Shift #34

My word for 2021 is shift. Like everyone I know, I’ve learned a lot, since this time last year. One of the biggest things I’ve learned is that change and uncertainty just are. Since I’m not in control of much more than which yoga pants, Zoom-appropriate top, and slippers I’ll wear each day, I needed to figure out how I could deal with all the change and uncertainty. That’s where shifting comes in.

For me, shifts involve acceptance and adjustment. I know I don’t have much control, but I have unlimited choices. I can shift

Some of my recent shifts have been pretty significant. Some have been tiny. Some haven’t happened, yet. And I’m sure I’ll make a lot of shifts I can’t even imagine.

I took this picture in the late ‘90s, when Tom and I were on our way to Hope, Alaska. This was our first visit there. It wasn’t super-easy to find, but worth the trip. We shifted off the Seward Highway at mile marker 56.3 and drove 17 miles, til the road dead-ended at Hope. Yep, it was a worthwhile shift.

Wouldn’t it be great if finding hope was as easy as following directions on a map? Lately, I’ve been having a hard time finding it. Don’t worry, I know it’s still out there, probably at the end of a dead-end road, but it’s out there.

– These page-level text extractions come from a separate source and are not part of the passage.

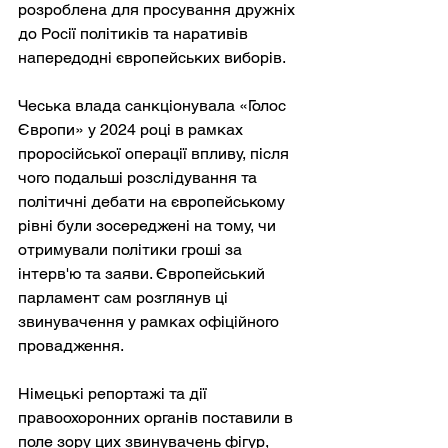
розроблена для просування дружніх 
до Росії політиків та наративів 
напередодні європейських виборів.
Чеська влада санкціонувала «Голос 
Європи» у 2024 році в рамках 
проросійської операції впливу, після 
чого подальші розслідування та 
політичні дебати на європейському 
рівні були зосереджені на тому, чи 
отримували політики гроші за 
інтерв'ю та заяви. Європейський 
парламент сам розглянув ці 
звинувачення у рамках офіційного 
провадження.
Німецькі репортажі та дії 
правоохоронних органів поставили в 
поле зору цих звинувачень фігур, 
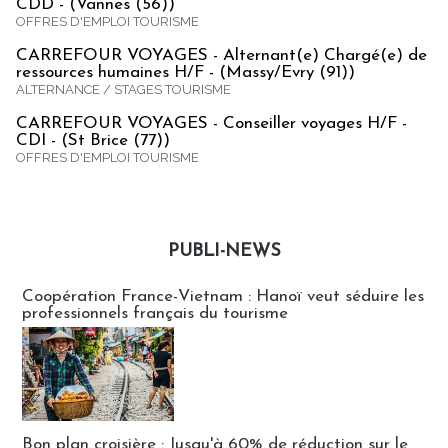
CDD - (Vannes (56))
OFFRES D'EMPLOI TOURISME
CARREFOUR VOYAGES - Alternant(e) Chargé(e) de
ressources humaines H/F - (Massy/Evry (91))
ALTERNANCE / STAGES TOURISME
CARREFOUR VOYAGES - Conseiller voyages H/F -
CDI - (St Brice (77))
OFFRES D'EMPLOI TOURISME
PUBLI-NEWS
Publi-news
Coopération France-Vietnam : Hanoï veut séduire les
professionnels français du tourisme
Bon plan croisière : Jusqu'à 60% de réduction sur le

So, this is a group participation post. How do YOU find hope, or shift toward it? Thanks, in advance.

3 thoughts on “Shift #34

  1. Funny you asked this today. I’m reading one of by Anne Lamont’s books about hope. I’ll share a quote that I read this AM that really resonated with me. Since it’s printed on the back cover, it seems it did with the publisher, too. “Love has bridged the high-rises of despair we were about to fall between. Love has been a penlight in the blackest, bleakest nights. Love has been a wild animal, a poultice, a dinghy, a coat. Love is why we have hope”. AL

    For me, that’s so true. My hope is rooted in the relationships I have have with the people I love and the places that bring me joy. Observing the interactions among my beloved family members, hiking to the top of a mountain, sitting by the ocean, watching and listening to the birds in my backyard while enjoying my first cup of coffee are all things that bolster my hope.

    Hope is my lifeline. It’s the very thing that keeps me going. It’s the difference between living and merely existing. I can’t imagine living a life without hope.

  2. Thanks, Susan. Gotta love Anne Lamott’s gift for weaving the right words around so many wrong circumstances. Thanks too, for sharing your beautiful words and ways of finding and shifting toward the lifeline of hope. I can’t imagine living my life without it either.💜

  3. Ive been trying to find more hope lately, like you know I know its out there I just need to shift to find it. Ive been trying to find hope in that uncertainty and unknown. The universe is expansive and even though the bad happens, there’s always something unknown waiting and I have to hope its good. Like susan, what is there without hope.